Seventy-two kilometers north of Louisiana's capital, experts say this plume of gushing water from the Morganza Spillway will gradually raise water levels up to six meters high -- flooding farms and businesses in an area that until Saturday was home to more than 25,000 people.

Colonel Ed Fleming of the U.S. Army Corps of Engineers called the action historic. "Not only is it historic for the state of Louisiana and the town of Morganza, but it's a historic day for our nation.  Today's the first day in the history of our nation that we have had three major floodways open," he said.

Fed by heavy spring rains and winter snow melt, the swollen Mississippi River has already flooded hundreds of homes and businesses.  It's destroyed thousands of hectares of valuable corn and soy crops and now threatens to inundate towns, farms and refineries between Memphis and the Gulf of Mexico. Early estimates peg damages at more than a billion dollars.

Had the floodgates remained closed, Army engineers say the damage to larger cities farther south would have been even more catastrophic. Resigned residents say the state had little choice.

"They are saying 30- to 60,000 people will probably get flooded, but the alternative to that is possibly losing Baton Rouge and New Orleans.  And you're talking about well over a million people and billions and billions of dollars of industry, and we are going to lose some crops here and some people will lose some work time, but you have got to look at the big picture, I guess," said Jerry Berger, a Louisiana resident.

But the big picture is little comfort to those who stand to lose their homes, especially those without flood insurance.

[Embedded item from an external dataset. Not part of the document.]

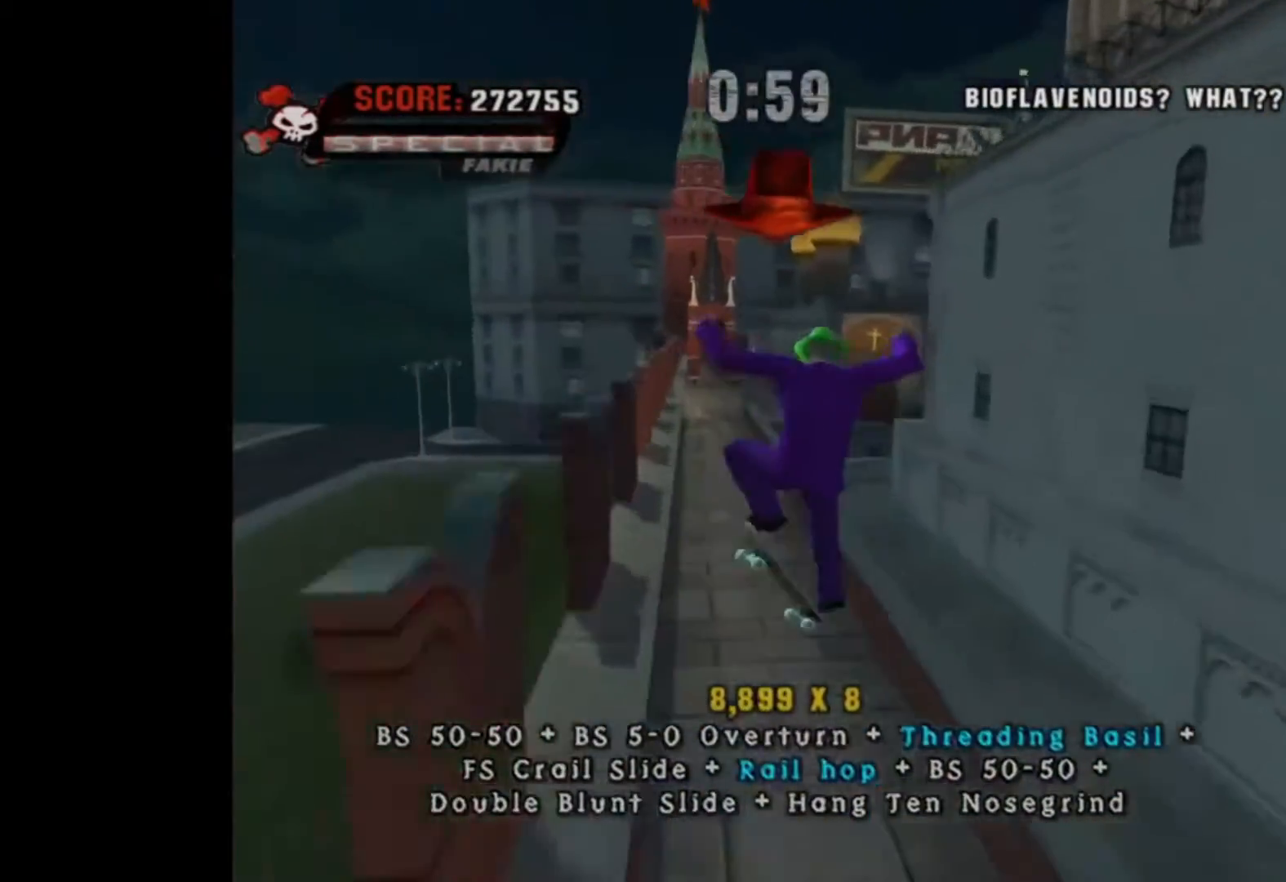
{"buttons": ["TRIANGLE"], "events": [[100, "DPAD_LEFT", "down"], [334, "DPAD_LEFT", "up"], [334, "TRIANGLE", "down"], [467, "TRIANGLE", "up"], [501, "TRIANGLE", "down"]]}
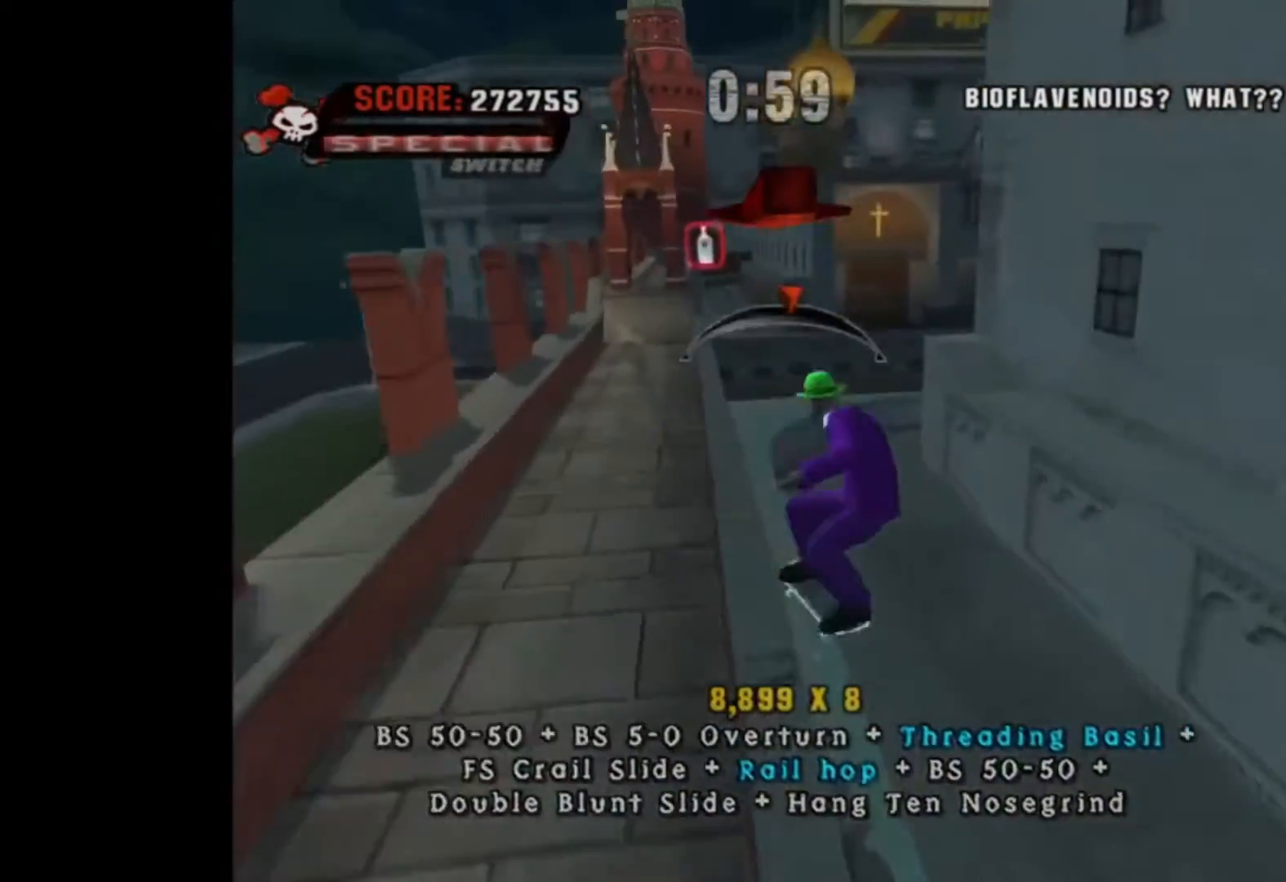
{"buttons": ["CROSS"], "events": [[167, "TRIANGLE", "up"], [233, "CROSS", "down"], [400, "DPAD_LEFT", "down"], [500, "DPAD_LEFT", "up"]]}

"Unfortunately, no we don't have flood insurance. That was an oversight on our part. Normally we do, but nothing happened last year so we opted not to.  (We had) some financial problems and now we might pay for it," said homeowner George Morrison.

Experts say Americans can expect to pay higher insurance premiums as a result of this year's flooding. The U.S. already has reported about $5 billion in weather related damage this year -- a pace, the National Climactic Data Center says, could exceed the previous record of $9 billion in 2008.